Last summer, I returned to Toyotomi in northern Hokkaido after decades away.

Sarobetsu is a wilderness sprawling along the Japan Sea coast near Hokkaido’s northern tip. Marshlands and wetlands stretch endlessly, and on clear days, the silhouettes of Rishiri and Rebun islands emerge on the horizon. Route 40 and the JR Soya Line cut through the interior, running north-south. The town of Toyotomi sits along these arteries, just south of Wakkanai, Japan’s northernmost city.

This place holds particular significance for me. It was the destination of my first solo journey—Toyotomi and Wakkanai. The details have faded, both in documentation and memory.

One summer day during break, I crossed the Tsugaru Strait by ferry, passed through Hakodate, Sapporo, and Asahikawa, then boarded a local train on the Soya Line. The moment I settled into a box seat for four passengers on the Asahikawa-to-Wakkanai train, three women—college students, it seemed—filled the remaining seats.

They greeted me with easy smiles. “Travel’s better with company, right?” one said, offering fruit and snacks they’d brought. I was pleased by this unexpected turn, but the tension of my first solo trip kept me quiet. I listened to their conversation instead.

After a while, one of them turned to me. “Where are you from? And where are you headed?”

I named the city in the Hokuriku region where I lived at the time, then recalled my itinerary. “I’m getting off at Toyotomi Station—four stops before Wakkanai.”

“Toyotomi? What’s there?” another murmured.

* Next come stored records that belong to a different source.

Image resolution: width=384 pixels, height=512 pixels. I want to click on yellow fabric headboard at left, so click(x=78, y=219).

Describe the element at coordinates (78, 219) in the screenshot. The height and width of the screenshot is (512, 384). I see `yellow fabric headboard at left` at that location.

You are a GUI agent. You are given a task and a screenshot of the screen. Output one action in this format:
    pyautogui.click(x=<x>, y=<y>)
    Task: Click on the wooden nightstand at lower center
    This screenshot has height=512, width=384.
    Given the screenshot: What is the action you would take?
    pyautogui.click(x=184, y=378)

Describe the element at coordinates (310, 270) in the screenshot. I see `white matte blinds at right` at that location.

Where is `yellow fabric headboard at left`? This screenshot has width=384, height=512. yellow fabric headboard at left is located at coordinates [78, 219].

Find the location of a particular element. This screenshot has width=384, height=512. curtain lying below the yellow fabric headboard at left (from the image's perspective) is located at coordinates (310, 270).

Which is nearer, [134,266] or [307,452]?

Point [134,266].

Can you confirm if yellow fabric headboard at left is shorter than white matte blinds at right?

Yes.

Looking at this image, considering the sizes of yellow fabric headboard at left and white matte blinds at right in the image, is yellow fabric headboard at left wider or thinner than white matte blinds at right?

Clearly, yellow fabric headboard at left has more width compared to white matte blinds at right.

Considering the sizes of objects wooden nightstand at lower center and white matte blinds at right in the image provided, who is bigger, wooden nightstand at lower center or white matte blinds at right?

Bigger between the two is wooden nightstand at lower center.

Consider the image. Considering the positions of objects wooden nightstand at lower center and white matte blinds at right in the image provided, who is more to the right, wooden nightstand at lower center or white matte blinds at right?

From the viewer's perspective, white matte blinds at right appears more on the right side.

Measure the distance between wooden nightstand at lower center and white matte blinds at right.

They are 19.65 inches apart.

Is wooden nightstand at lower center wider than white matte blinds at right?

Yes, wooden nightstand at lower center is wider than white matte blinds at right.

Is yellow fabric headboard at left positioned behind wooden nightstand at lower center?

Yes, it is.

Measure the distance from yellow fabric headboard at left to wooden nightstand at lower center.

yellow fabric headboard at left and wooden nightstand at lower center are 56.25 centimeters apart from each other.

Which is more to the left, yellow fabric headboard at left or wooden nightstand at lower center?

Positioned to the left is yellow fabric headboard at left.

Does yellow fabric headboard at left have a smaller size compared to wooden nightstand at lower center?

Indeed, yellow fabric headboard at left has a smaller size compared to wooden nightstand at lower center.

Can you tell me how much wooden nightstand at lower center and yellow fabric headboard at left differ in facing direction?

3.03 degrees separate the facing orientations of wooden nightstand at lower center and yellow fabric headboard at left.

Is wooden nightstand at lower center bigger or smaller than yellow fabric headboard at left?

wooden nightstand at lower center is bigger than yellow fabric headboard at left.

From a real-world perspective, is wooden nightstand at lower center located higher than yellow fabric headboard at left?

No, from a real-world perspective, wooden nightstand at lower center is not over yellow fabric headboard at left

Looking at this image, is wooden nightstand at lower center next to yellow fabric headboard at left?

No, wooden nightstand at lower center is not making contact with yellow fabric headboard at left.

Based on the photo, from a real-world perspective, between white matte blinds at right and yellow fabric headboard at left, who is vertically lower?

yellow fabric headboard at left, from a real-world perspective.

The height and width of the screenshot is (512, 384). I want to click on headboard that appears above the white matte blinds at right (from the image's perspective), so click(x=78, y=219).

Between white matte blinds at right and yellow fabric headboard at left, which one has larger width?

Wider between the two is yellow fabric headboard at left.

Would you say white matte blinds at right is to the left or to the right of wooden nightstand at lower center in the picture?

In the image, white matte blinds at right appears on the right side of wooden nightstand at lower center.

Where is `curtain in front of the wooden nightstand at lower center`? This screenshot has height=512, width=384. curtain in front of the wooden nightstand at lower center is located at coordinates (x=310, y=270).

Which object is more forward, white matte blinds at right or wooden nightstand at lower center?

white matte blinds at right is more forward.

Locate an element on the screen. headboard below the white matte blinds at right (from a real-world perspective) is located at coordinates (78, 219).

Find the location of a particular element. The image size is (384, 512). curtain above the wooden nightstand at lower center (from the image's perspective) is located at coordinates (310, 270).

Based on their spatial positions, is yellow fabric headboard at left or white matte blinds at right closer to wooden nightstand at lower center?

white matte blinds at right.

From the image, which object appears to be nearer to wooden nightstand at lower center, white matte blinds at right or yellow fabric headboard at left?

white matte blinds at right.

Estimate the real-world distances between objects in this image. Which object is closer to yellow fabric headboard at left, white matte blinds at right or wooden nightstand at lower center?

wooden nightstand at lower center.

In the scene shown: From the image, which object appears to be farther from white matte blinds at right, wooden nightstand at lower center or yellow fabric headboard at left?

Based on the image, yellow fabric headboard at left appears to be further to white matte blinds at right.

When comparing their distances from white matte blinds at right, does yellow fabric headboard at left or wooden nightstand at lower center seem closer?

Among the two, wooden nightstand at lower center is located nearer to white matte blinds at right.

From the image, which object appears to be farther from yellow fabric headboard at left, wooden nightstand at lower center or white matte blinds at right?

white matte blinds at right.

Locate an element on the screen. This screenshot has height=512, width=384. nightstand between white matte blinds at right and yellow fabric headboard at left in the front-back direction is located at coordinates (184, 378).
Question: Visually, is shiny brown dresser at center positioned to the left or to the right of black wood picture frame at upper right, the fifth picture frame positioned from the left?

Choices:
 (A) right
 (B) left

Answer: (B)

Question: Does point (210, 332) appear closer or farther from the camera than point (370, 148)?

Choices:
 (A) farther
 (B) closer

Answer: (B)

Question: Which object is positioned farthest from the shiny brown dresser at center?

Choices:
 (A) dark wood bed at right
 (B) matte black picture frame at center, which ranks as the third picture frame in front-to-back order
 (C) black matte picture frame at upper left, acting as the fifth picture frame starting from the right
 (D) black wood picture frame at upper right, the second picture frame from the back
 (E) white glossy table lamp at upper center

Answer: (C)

“There’s a hot spring, I think.”

“Ah,” they nodded. They were going straight to Cape Soya from Wakkanai. When I mentioned I’d visit the cape after Toyotomi, one smiled. “Maybe we’ll run into each other again.”

The train pulled into Toyotomi Station. As I stepped off, the three waved from the window. Once the train disappeared toward Wakkanai, the platform filled with the overwhelming sound of wild summer insects.

The rest of the trip exists only in fragments. Taking the bath, traveling to Cape Soya—these memories are barely outlines.

Last year, while traveling through northern Hokkaido, I stopped in Toyotomi again. I couldn’t tell if the station or town had changed in the intervening decades. At the Toyotomi hot springs day spa, I lowered myself into water naturally laced with oil. A faint petroleum scent rose. When that smell reached my nostrils, a memory fragment surfaced unexpectedly.

It was the words of the woman who’d asked, “Where are you headed?” She’d continued:

“Oh, sorry for asking so suddenly. You don’t have to answer if you don’t want to. But ‘Where are you from, where are you going?’—that’s a question only fellow travelers are allowed to ask each other, isn’t it?”

That was it. For decades, I’d believed I’d discovered this phrase myself during my travels. But I was wrong. It was something a stranger had taught me that summer, on my first solo journey. The connection between scent and memory is strange.

So Toyotomi in Sarobetsu has become the place that marks the beginning of my long travels, bound to words passed between travelers.